EXERCISE DESCRIPTION: In the material below, the lines between the one holding "t vertraagd. Het is wel mogelijk het" and the one holding "Hosting hos Cloudflare", inclusive, are to be set down word for word. Pictures stay out.
---------- DATA PROVIDED ----------
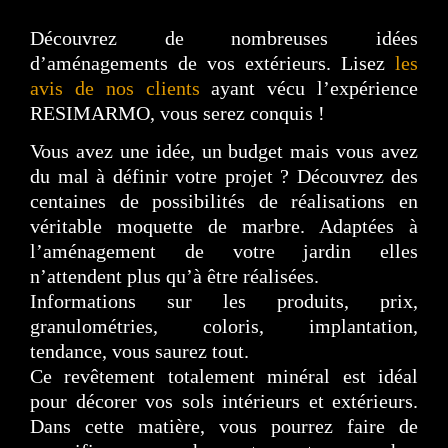
Découvrez de nombreuses idées
d’aménagements de vos extérieurs. Lisez
les
avis de nos clients
ayant vécu l’expérience
RESIMARMO, vous serez conquis !
Vous avez une idée, un budget mais vous avez
du mal à définir votre projet ? Découvrez des
centaines de possibilités de réalisations en
véritable moquette de marbre. Adaptées à
l’aménagement de votre jardin elles
n’attendent plus qu’à être réalisées.
Informations sur les produits, prix,
granulométries, coloris, implantation,
tendance, vous saurez tout.
Ce revêtement totalement minéral est idéal
pour décorer vos sols intérieurs et extérieurs.
Dans cette matière, vous pourrez faire de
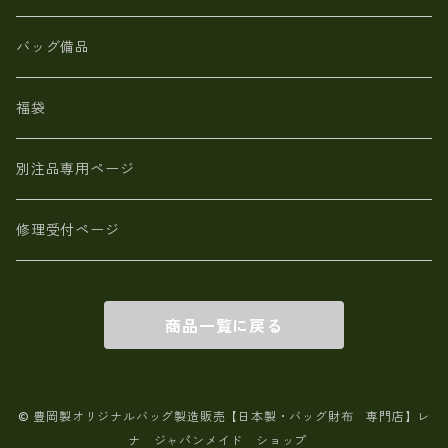
【日本製】メンズ 財布 アザラシ革(シールスキン)
バッグ備品
福袋
別注品専用ページ
修理受付ページ
商品一覧に戻る
© 豊岡製オリジナルバッグ製造販売【日本製・バッグ財布 専門店】レ
ナ ジャパンメイド ショップ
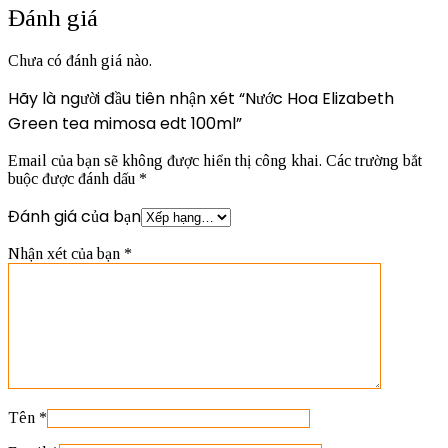
Đánh giá
Chưa có đánh giá nào.
Hãy là người đầu tiên nhận xét “Nước Hoa Elizabeth
Green tea mimosa edt 100ml”
Email của bạn sẽ không được hiển thị công khai.
Các trường bắt
buộc được đánh dấu
*
Đánh giá của bạn
Nhận xét của bạn
*
Tên
*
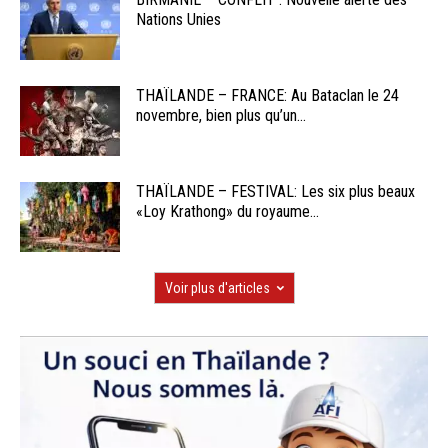
Nations Unies
THAÏLANDE – FRANCE: Au Bataclan le 24
novembre, bien plus qu’un...
THAÏLANDE – FESTIVAL: Les six plus beaux
«Loy Krathong» du royaume...
Voir plus d'articles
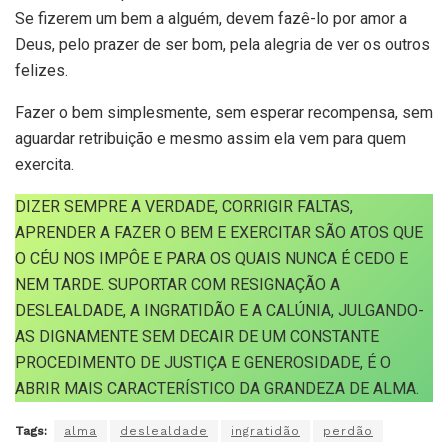
Se fizerem um bem a alguém, devem fazê-lo por amor a
Deus, pelo prazer de ser bom, pela alegria de ver os outros
felizes.
Fazer o bem simplesmente, sem esperar recompensa, sem
aguardar retribuição e mesmo assim ela vem para quem
exercita.
DIZER SEMPRE A VERDADE, CORRIGIR FALTAS,
APRENDER A FAZER O BEM E EXERCITAR SÃO ATOS QUE
O CÉU NOS IMPÔE E PARA OS QUAIS NUNCA É CEDO E
NEM TARDE. SUPORTAR COM RESIGNAÇÃO A
DESLEALDADE, A INGRATIDÃO E A CALÚNIA, JULGANDO-
AS DIGNAMENTE SEM DECAIR DE UM CONSTANTE
PROCEDIMENTO DE JUSTIÇA E GENEROSIDADE, É O
ABRIR MAIS CARACTERÍSTICO DA GRANDEZA DE ALMA.
Tags:
alma
deslealdade
ingratidão
perdão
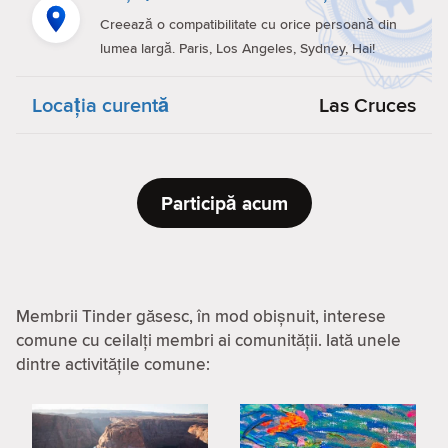
Creează o compatibilitate cu orice persoană din
lumea largă. Paris, Los Angeles, Sydney, Hai!
Locaţia curentă
Las Cruces
Participă acum
Membrii Tinder găsesc, în mod obișnuit, interese
comune cu ceilalți membri ai comunității. Iată unele
dintre activitățile comune:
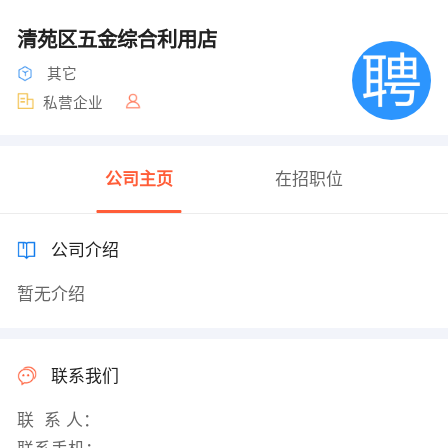
清苑区五金综合利用店
其它
私营企业
公司主页
在招职位
公司介绍
暂无介绍
联系我们
联 系 人：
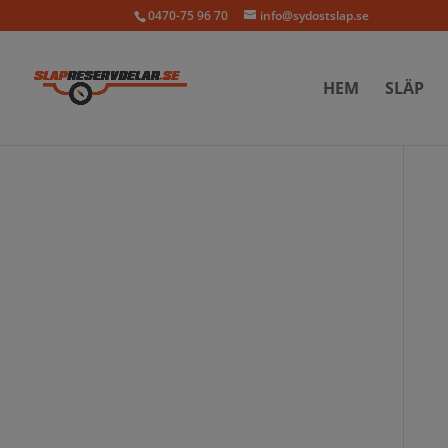
0470-75 96 70
info@sydostslap.se
HEM
SLÄP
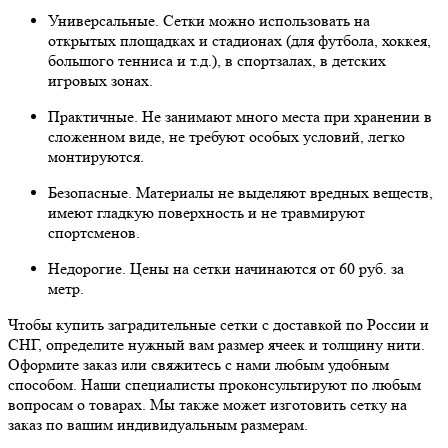
Универсальные. Сетки можно использовать на
открытых площадках и стадионах (для футбола, хоккея,
большого тенниса и т.д.), в спортзалах, в детских
игровых зонах.
Практичные. Не занимают много места при хранении в
сложенном виде, не требуют особых условий, легко
монтируются.
Безопасные. Материалы не выделяют вредных веществ,
имеют гладкую поверхность и не травмируют
спортсменов.
Недорогие. Цены на сетки начинаются от 60 руб. за
метр.
Чтобы купить заградительные сетки с доставкой по России и
СНГ, определите нужный вам размер ячеек и толщину нити.
Оформите заказ или свяжитесь с нами любым удобным
способом. Наши специалисты проконсультируют по любым
вопросам о товарах. Мы также может изготовить сетку на
заказ по вашим индивидуальным размерам.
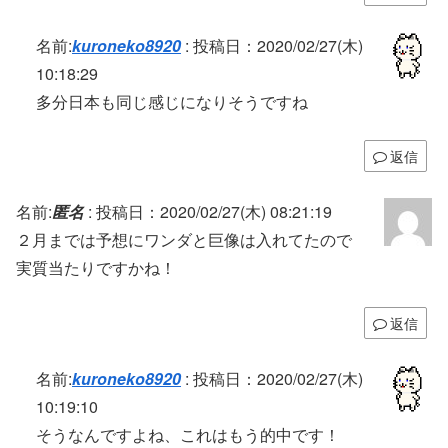
名前:
kuroneko8920
:
投稿日：2020/02/27(木)
10:18:29
多分日本も同じ感じになりそうですね
返信
名前:
匿名
:
投稿日：2020/02/27(木) 08:21:19
２月までは予想にワンダと巨像は入れてたので
実質当たりですかね！
返信
名前:
kuroneko8920
:
投稿日：2020/02/27(木)
10:19:10
そうなんですよね、これはもう的中です！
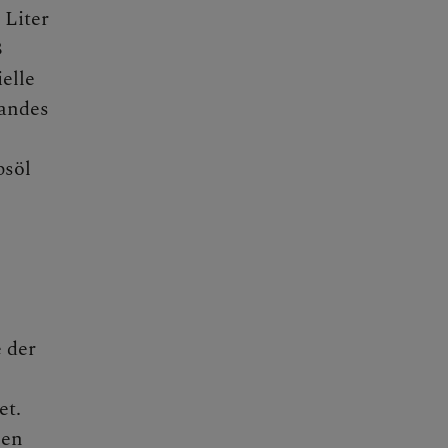
 Liter
3
elle
bandes
psöl
 der
et.
sen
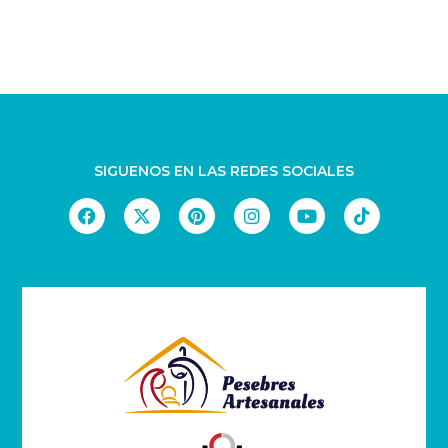
Comprar
SIGUENOS EN LAS REDES SOCIALES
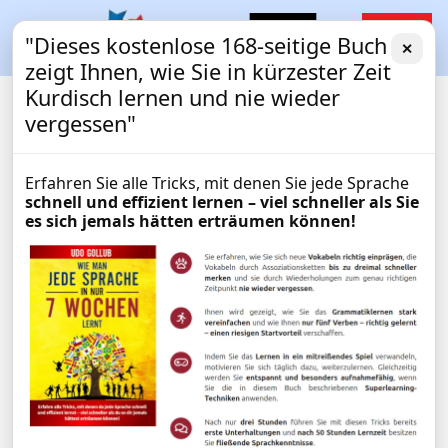
"Dieses kostenlose 168-seitige Buch
✕
zeigt Ihnen, wie Sie in kürzester Zeit
Kurdisch lernen und nie wieder
vergessen"
Erfahren Sie alle Tricks, mit denen Sie jede Sprache
schnell und effizient lernen – viel schneller als Sie
es sich jemals hätten erträumen können!
Kurdisch lernen mit
EXPRESSKURS
Langzeitgedächtnis-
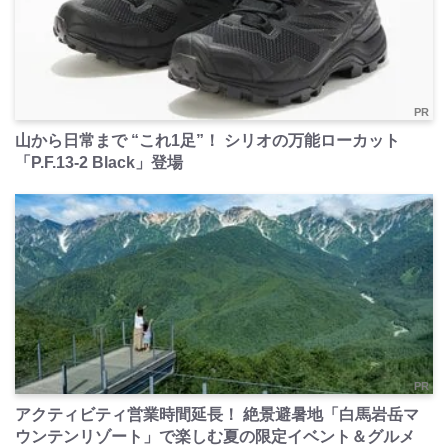
PR
山から日常まで “これ1足”！ シリオの万能ローカット
「P.F.13-2 Black」登場
PR
アクティビティ営業時間延長！ 絶景避暑地「白馬岩岳マ
ウンテンリゾート」で楽しむ夏の限定イベント＆グルメ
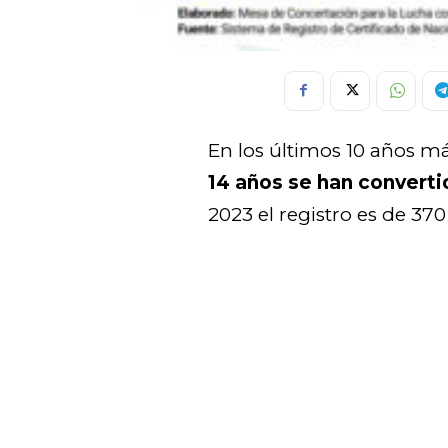
En los últimos 10 años m
14 años se han convert
2023 el registro es de 37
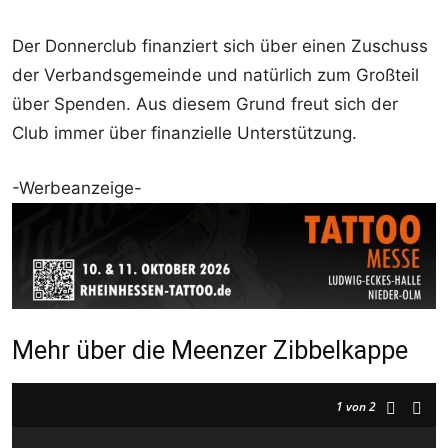
Der Donnerclub finanziert sich über einen Zuschuss
der Verbandsgemeinde und natürlich zum Großteil
über Spenden. Aus diesem Grund freut sich der
Club immer über finanzielle Unterstützung.
-Werbeanzeige-
Mehr über die Meenzer Zibbelkappe
1
von 2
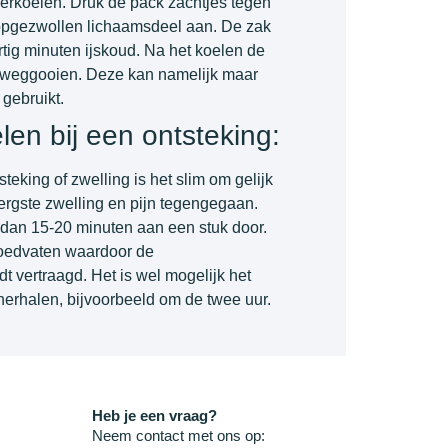
verkoelen. Druk de pack zachtjes tegen
 opgezwollen lichaamsdeel aan. De zak
ertig minuten ijskoud. Na het koelen de
k weggooien. Deze kan namelijk maar
gebruikt.
len bij een ontsteking:
teking of zwelling is het slim om gelijk
 ergste zwelling en pijn tegengegaan.
r dan 15-20 minuten aan een stuk door.
oedvaten waardoor de
t vertraagd. Het is wel mogelijk het
herhalen, bijvoorbeeld om de twee uur.
Heb je een vraag?
Neem contact met ons op:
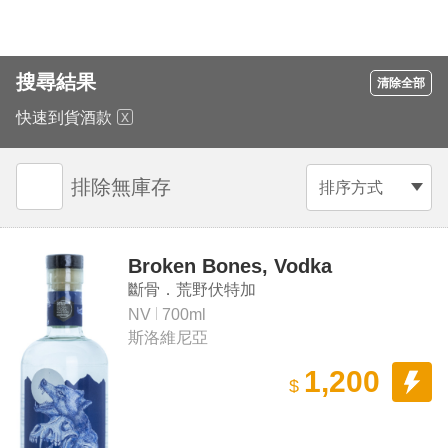
搜尋結果
清除全部
快速到貨酒款
排除無庫存
排序方式
Broken Bones, Vodka
斷骨．荒野伏特加
NV
700ml
斯洛維尼亞
1,200
$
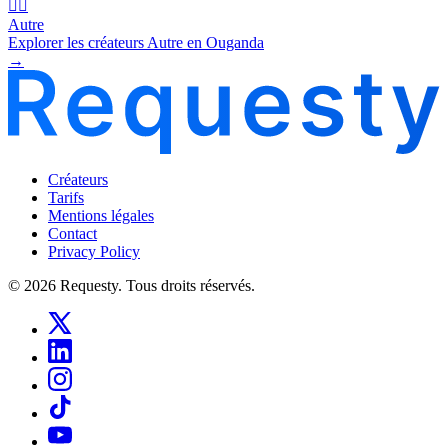
🧜‍♂️
Autre
Explorer les créateurs Autre en Ouganda
→
Créateurs
Tarifs
Mentions légales
Contact
Privacy Policy
© 2026 Requesty. Tous droits réservés.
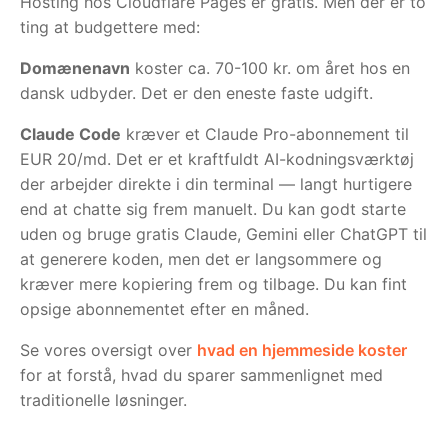
Hosting hos Cloudflare Pages er gratis. Men der er to
ting at budgettere med:
Domænenavn
koster ca. 70-100 kr. om året hos en
dansk udbyder. Det er den eneste faste udgift.
Claude Code
kræver et Claude Pro-abonnement til
EUR 20/md. Det er et kraftfuldt AI-kodningsværktøj
der arbejder direkte i din terminal — langt hurtigere
end at chatte sig frem manuelt. Du kan godt starte
uden og bruge gratis Claude, Gemini eller ChatGPT til
at generere koden, men det er langsommere og
kræver mere kopiering frem og tilbage. Du kan fint
opsige abonnementet efter en måned.
Se vores oversigt over
hvad en hjemmeside koster
for at forstå, hvad du sparer sammenlignet med
traditionelle løsninger.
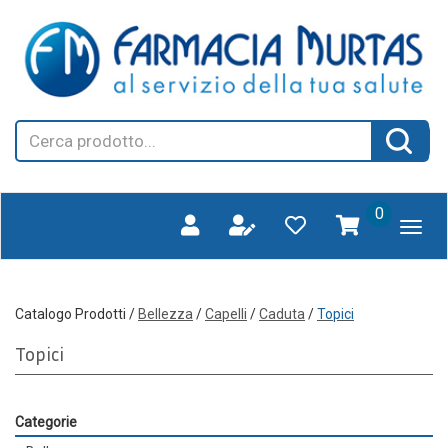
Passa
FARMAGORA'
al
SCANO
contenuto
principale
Cerca
Cerca 
Prodotto
prodotti
0
inseriti
Catalogo Prodotti /
Bellezza
/
Capelli
/
Caduta
/
Topici
Topici
Categorie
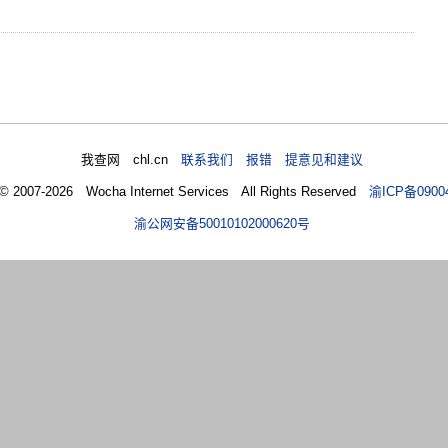
我查网 chl.cn
联系我们 报错 提意见和建议
 © 2007-2026 Wocha Internet Services All Rights Reserved
渝ICP备0900
渝公网安备50010102000620号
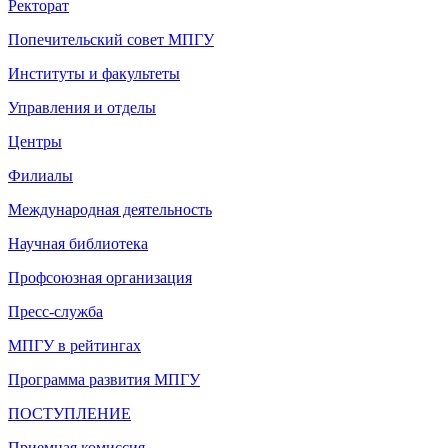
Ректорат
Попечительский совет МПГУ
Институты и факультеты
Управления и отделы
Центры
Филиалы
Международная деятельность
Научная библиотека
Профсоюзная организация
Пресс-служба
МПГУ в рейтингах
Программа развития МПГУ
ПОСТУПЛЕНИЕ
Приемная комиссия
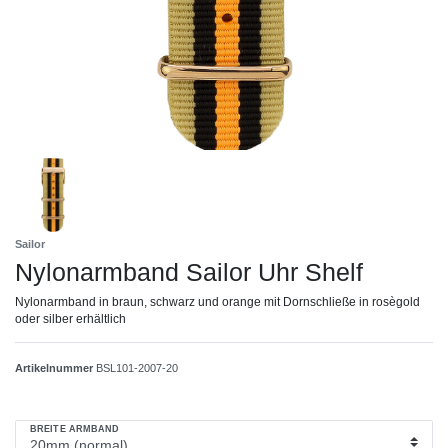
Sailor
Nylonarmband Sailor Uhr Shelf
Nylonarmband in braun, schwarz und orange mit Dornschließe in rosègold
oder silber erhältlich
Artikelnummer
BSL101-2007-20
BREITE ARMBAND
----------
TASK RESULT:
t vertraagd. Het is wel mogelijk het
herhalen, bijvoorbeeld om de twee uur.
Heb je een vraag?
Neem contact met ons op:
搜尋結果
清除全部
快速到貨酒款
排除無庫存
排序方式
Broken Bones, Vodka
斷骨．荒野伏特加
NV
700ml
斯洛維尼亞
1,200
$
🧜‍♂️
Autre
Explorer les créateurs Autre en Ouganda
→
Créateurs
Tarifs
Mentions légales
Contact
Privacy Policy
© 2026 Requesty. Tous droits réservés.
Hosting hos Cloudflare Pages er gratis. Men der er to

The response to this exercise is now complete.